Sepulang sekolah, Laksmi langsung ke depan untuk menunggu mikrolet. Dengan riang, bersama teman-temannya, ia naik mikrolet yang terkenal suka ngetem itu. Jalanan hari itu cukup lengang. Tak banyak kendaraan yang melintas.

Sampai di perempatan pasar jalanan menjadi ricuh. Orang-orang ramai berkerumun membawa segala macam barang. Dalam pelan, Laksmi melihat mata itu, mata tajam yang sering menatapnya ketika belanja, mata seorang preman bertato macan di antara kerumunan. Tangan Laksmi bergetar.

“Turun semuanya.. Turun,” teriak preman itu.

Orang-orang di dalam mikrolet turun semua. Kaca-kaca mikrolet satu per satu dipecahkan. Laksmi semakin ketakutan.

“Ayo, ibu-ibu ke sini semua,” ucap preman bertato macan.

“Ada yang cina gak?” teriak yang lain.

Tangan Laksmi ditarik olehnya. Tubuhnya disergap, lekukannya digerayangi. Semua mata hanya bisa melihat iba. Tak ada yang berani menolong. Laksmi berteriak, namun gerayangan itu semakin memuncak.

Tangan preman itu mulai mendekati kemaluannya, sebelum seorang temannya mengingatkan, “Hei, itu punya Cina. Haram!”

Laksmi masih saja terisak. Preman itu mengambil sebatang kayu. Orang-orang di sekitarnya membuka rok biru muda seragamnya, sebelum preman bertato macan itu menancapkan kayu di kemaluan Laksmi. Berulang-ulang.

Laksmi tak bisa lagi berteriak. Ia pingsan lalu ditinggalkan.
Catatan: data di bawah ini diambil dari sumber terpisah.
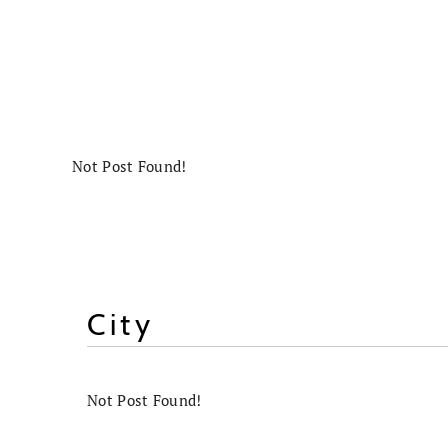
Not Post Found!
City
Not Post Found!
Seorang bapak mencoba menolong Laksmi yang masih pingsan. Darah masih keluar dari pangkal kedua kakinya. Beberapa taksi menolak dihinggapi, hingga akhirnya ada mobil yang berhenti. Laksmi langsung dibawa ke rumah sakit. Pendarahannya hebat.
***
Ramai-ramai warga desa mendatangi rumah di dekat portal masuk gang Kenari. Mereka membawa segala barang yang bisa digunakan untuk menghancurkan. Cangkul, pedang, parang, balok kayu, dan segala macam kerabatnya ada di tangan mereka. Amarah sudah mencapai puncaknya. Tak tertahan.

Warung ibu Laksmi, yang juga tempat tinggalnya, langsung dibakar. Iabu Laksmi tak sempat keluar. Warga kampung panik sekaligus bingung melampiaskan kemarahannya kepada siapa lagi kecuali kepada mereka yang berbeda.

Laksmi masih terbujur kaku di rumah sakit. Yang pasti, ia tak akan pernah bisa pulang. Rumah dan warungnya sudah menjadi abu. Seperti ibu.